* Prompt
Examine the records and identify each line that includes the string "церковь". Copy those lines.
Start of Input data
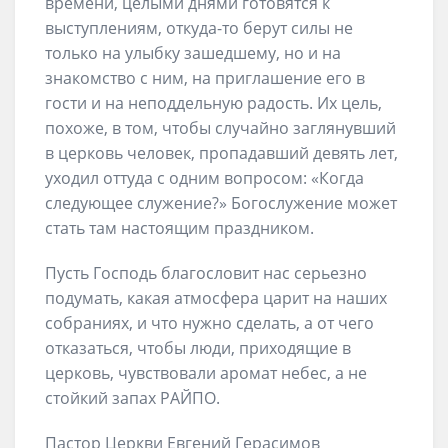
времени, целыми днями готовятся к
выступлениям, откуда-то берут силы не
только на улыбку зашедшему, но и на
знакомство с ним, на приглашение его в
гости и на неподдельную радость. Их цель,
похоже, в том, чтобы случайно заглянувший
в церковь человек, пропадавший девять лет,
уходил оттуда с одним вопросом: «Когда
следующее служение?» Богослужение может
стать там настоящим праздником.
Пусть Господь благословит нас серьезно
подумать, какая атмосфера царит на наших
собраниях, и что нужно сделать, а от чего
отказаться, чтобы люди, приходящие в
церковь, чувствовали аромат небес, а не
стойкий запах РАЙПО.
Пастор Церкви Евгений Герасимов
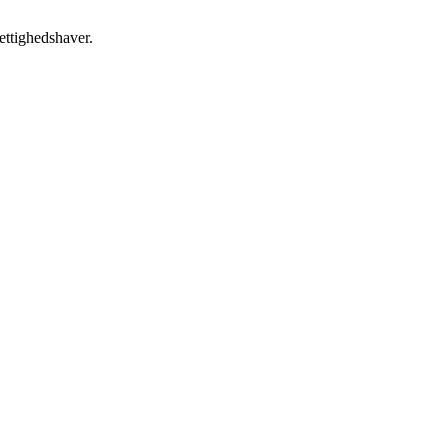
ettighedshaver.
End of Input data
* Solution
в церковь человек, пропадавший девять лет,
церковь, чувствовали аромат небес, а не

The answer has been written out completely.